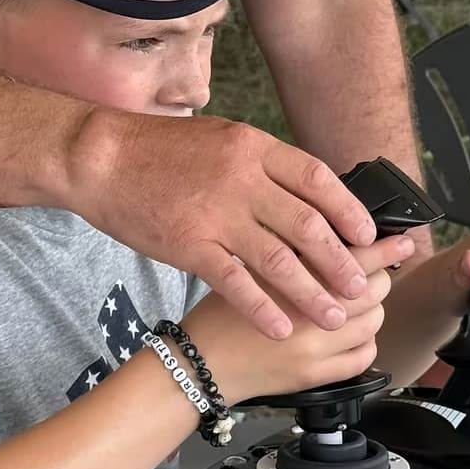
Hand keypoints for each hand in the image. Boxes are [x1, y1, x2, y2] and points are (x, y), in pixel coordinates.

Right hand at [71, 110, 391, 338]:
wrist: (101, 158)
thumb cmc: (159, 150)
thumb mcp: (221, 140)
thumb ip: (262, 166)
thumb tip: (307, 196)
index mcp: (253, 148)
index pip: (317, 179)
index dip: (348, 210)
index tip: (368, 236)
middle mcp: (241, 179)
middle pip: (308, 225)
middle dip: (341, 261)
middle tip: (363, 287)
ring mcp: (215, 213)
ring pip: (279, 259)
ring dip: (312, 292)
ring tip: (334, 315)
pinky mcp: (189, 245)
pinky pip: (236, 283)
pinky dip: (263, 308)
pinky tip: (281, 328)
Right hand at [184, 235, 405, 404]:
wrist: (200, 364)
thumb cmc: (218, 315)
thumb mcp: (249, 269)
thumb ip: (292, 255)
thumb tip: (332, 241)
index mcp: (290, 279)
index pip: (353, 257)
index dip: (384, 248)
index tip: (402, 240)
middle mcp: (307, 314)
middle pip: (371, 290)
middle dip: (379, 277)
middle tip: (375, 271)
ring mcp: (315, 349)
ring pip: (373, 323)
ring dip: (373, 310)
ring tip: (358, 303)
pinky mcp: (316, 377)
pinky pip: (363, 358)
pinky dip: (366, 343)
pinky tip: (351, 334)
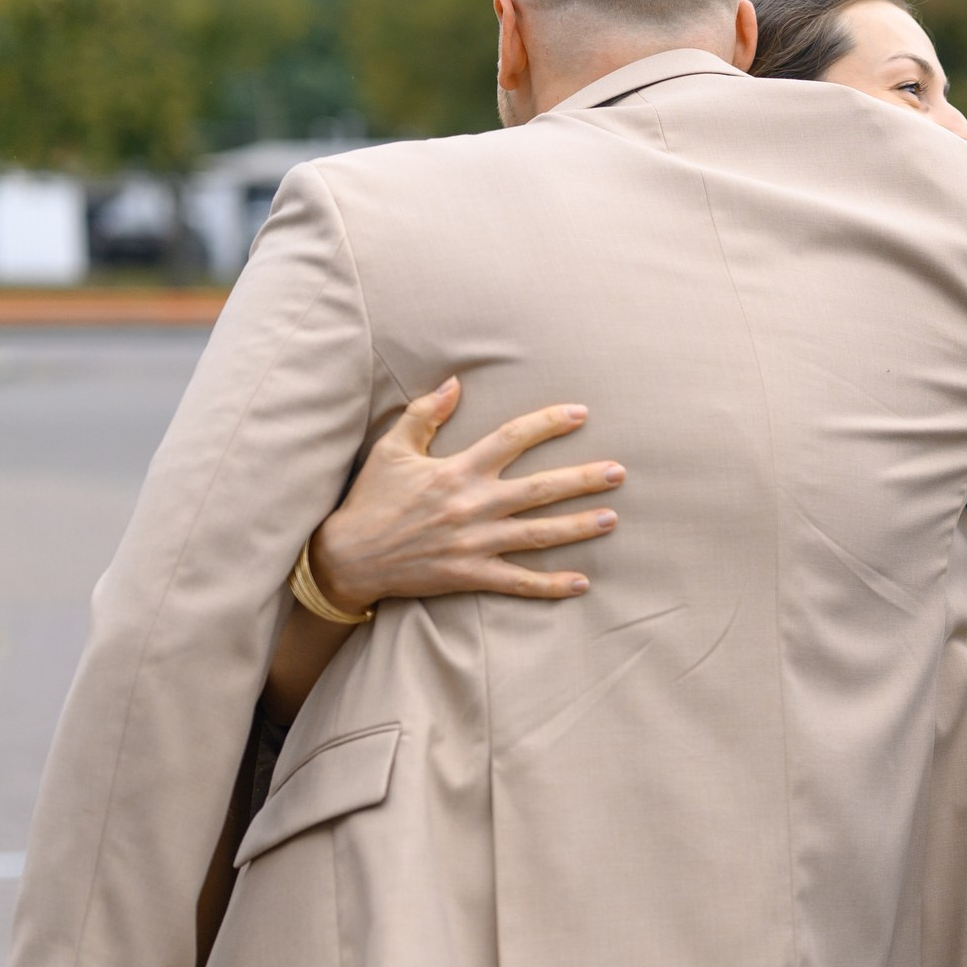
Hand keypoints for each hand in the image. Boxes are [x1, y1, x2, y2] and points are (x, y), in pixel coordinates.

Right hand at [309, 378, 622, 613]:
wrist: (347, 557)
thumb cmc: (371, 499)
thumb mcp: (392, 449)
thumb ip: (425, 414)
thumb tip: (455, 381)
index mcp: (457, 470)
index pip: (511, 439)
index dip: (547, 424)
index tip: (581, 413)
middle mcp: (472, 505)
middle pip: (540, 489)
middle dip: (582, 480)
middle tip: (619, 472)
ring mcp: (474, 542)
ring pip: (539, 534)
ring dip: (579, 527)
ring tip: (613, 518)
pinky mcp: (470, 574)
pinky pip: (519, 582)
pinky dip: (551, 585)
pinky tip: (583, 582)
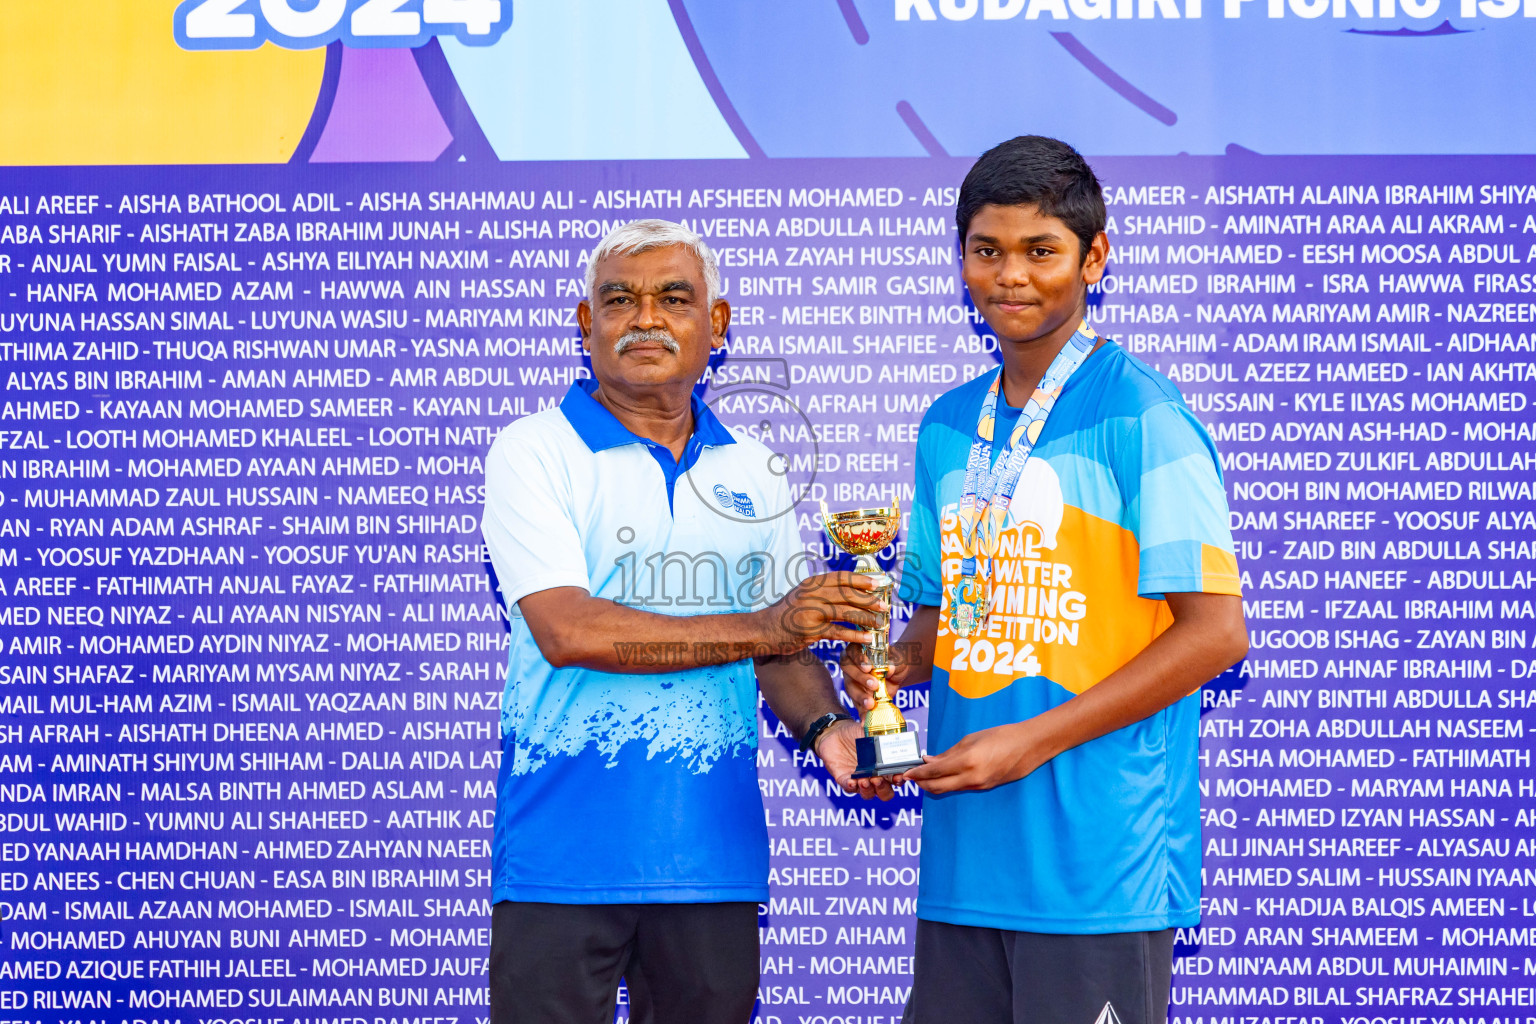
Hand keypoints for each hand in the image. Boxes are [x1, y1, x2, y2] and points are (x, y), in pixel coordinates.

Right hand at [758, 572, 885, 653]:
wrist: (764, 629)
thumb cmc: (788, 612)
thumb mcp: (803, 594)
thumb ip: (823, 591)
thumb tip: (852, 589)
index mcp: (812, 583)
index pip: (842, 578)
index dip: (863, 580)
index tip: (879, 583)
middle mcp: (812, 595)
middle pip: (847, 595)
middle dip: (869, 600)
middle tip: (885, 606)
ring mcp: (811, 613)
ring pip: (845, 613)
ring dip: (866, 618)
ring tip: (880, 623)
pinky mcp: (810, 631)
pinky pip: (838, 633)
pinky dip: (854, 636)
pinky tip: (866, 638)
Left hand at [814, 719, 892, 800]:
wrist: (835, 733)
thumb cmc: (856, 732)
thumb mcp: (869, 731)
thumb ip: (878, 731)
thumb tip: (885, 724)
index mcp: (885, 766)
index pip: (897, 779)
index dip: (899, 780)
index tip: (898, 776)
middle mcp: (875, 777)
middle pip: (885, 793)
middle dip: (884, 789)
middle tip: (878, 779)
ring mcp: (860, 780)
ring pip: (868, 794)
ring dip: (868, 790)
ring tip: (865, 780)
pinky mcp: (844, 780)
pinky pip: (849, 789)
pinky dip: (851, 787)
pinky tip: (852, 781)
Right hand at [839, 643, 911, 712]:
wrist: (897, 674)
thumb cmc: (896, 661)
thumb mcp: (898, 659)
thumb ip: (894, 662)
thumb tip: (890, 668)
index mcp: (858, 650)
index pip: (853, 652)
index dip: (859, 660)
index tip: (868, 667)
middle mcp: (851, 665)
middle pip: (849, 670)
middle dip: (861, 678)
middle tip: (873, 685)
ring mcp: (852, 681)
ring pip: (851, 688)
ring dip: (860, 696)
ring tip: (871, 703)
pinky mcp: (856, 696)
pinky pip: (857, 704)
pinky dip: (862, 711)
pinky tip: (866, 719)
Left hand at [896, 722, 1046, 795]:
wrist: (1029, 746)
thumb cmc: (1001, 736)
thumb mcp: (971, 739)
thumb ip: (949, 753)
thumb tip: (929, 760)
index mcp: (967, 761)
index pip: (935, 772)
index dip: (918, 773)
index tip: (906, 773)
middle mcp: (972, 778)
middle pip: (937, 787)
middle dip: (921, 783)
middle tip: (911, 777)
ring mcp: (979, 785)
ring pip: (948, 789)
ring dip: (933, 784)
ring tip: (923, 776)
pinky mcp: (985, 788)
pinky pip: (960, 788)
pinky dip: (948, 783)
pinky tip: (944, 775)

*TO DO*. None of the lines before the one containing "index mcp: (967, 761)" belong in the answer; reproduce that line and all later lines of the records exactly.

*SOLUTION TO THIS EXERCISE*.
index mcp: (967, 761)
index pip: (935, 772)
index dip: (918, 773)
index tip: (906, 773)
middle mcp: (972, 778)
middle pip: (937, 787)
middle dip: (921, 783)
middle tip: (911, 777)
ring mcp: (979, 785)
ring pip: (948, 789)
ring dip: (933, 784)
ring tip: (923, 776)
pinky mcp: (985, 788)
pinky pip: (960, 788)
pinky dip: (948, 783)
pinky tip: (944, 775)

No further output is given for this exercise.